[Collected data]
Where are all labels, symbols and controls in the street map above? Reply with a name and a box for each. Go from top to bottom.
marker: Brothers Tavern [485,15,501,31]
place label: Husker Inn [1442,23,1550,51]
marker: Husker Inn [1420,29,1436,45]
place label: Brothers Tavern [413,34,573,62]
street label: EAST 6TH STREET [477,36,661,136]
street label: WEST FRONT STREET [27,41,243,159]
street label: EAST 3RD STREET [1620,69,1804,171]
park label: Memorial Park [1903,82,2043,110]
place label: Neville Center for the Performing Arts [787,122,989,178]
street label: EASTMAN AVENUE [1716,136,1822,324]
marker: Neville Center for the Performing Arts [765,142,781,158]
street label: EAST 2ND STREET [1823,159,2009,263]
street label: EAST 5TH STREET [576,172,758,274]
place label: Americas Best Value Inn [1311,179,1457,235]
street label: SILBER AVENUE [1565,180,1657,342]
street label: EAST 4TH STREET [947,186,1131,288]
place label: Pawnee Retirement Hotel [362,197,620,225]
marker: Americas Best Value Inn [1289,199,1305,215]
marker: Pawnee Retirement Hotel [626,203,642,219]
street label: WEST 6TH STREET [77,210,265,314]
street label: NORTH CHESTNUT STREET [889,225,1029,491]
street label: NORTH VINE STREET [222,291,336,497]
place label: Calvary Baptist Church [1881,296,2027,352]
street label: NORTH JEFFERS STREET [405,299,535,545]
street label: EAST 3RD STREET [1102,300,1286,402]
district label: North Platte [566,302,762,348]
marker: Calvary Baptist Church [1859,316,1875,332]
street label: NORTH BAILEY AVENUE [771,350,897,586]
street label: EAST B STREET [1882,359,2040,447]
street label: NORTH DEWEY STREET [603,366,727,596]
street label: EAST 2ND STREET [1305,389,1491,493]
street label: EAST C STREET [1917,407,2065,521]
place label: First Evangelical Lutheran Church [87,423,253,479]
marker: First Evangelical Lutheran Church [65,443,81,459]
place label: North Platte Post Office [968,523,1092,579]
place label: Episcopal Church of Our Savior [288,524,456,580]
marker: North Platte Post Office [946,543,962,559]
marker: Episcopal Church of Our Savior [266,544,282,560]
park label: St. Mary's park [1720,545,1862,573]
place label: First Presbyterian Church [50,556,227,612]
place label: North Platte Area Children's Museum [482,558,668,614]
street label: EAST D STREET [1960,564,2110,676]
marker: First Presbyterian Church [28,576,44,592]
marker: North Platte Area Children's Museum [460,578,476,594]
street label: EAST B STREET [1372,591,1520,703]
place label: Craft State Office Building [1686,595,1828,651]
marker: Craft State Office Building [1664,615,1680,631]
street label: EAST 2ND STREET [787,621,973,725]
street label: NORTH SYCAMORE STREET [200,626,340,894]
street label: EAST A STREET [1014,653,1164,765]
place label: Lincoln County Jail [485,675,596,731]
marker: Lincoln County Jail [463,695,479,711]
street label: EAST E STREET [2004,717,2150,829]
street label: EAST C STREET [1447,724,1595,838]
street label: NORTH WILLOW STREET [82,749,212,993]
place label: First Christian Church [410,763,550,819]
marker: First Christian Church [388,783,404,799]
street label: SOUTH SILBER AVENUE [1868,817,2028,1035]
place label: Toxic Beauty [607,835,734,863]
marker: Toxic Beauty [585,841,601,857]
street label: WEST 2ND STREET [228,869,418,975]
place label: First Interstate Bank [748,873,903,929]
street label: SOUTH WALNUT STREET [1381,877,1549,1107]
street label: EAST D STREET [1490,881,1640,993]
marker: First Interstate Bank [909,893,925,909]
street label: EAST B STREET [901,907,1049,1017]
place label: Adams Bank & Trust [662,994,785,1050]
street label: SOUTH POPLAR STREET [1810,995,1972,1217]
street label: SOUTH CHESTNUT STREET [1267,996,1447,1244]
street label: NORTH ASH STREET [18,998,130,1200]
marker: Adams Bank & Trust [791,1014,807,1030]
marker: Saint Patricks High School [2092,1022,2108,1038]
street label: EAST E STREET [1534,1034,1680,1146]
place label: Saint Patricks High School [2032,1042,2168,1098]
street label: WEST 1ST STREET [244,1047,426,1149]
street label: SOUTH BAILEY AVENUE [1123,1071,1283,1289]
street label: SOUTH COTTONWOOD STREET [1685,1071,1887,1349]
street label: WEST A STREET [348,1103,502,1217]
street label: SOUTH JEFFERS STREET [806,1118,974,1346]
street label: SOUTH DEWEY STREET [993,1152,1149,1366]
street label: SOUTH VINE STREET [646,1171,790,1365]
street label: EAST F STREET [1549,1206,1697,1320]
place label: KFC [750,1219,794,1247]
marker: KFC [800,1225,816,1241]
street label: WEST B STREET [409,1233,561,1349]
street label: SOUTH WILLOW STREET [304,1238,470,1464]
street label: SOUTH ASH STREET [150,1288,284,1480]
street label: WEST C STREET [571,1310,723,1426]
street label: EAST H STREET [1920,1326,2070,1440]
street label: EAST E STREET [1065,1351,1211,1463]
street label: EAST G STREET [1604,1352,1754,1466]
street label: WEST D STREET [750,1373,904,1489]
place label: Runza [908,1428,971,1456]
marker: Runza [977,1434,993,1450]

**WORK INSTRUCTIONS:** Pull out each line of the records holding the string "CHESTNUT".

**REPLY TO THE TASK:**
street label: NORTH CHESTNUT STREET [889,225,1029,491]
street label: SOUTH CHESTNUT STREET [1267,996,1447,1244]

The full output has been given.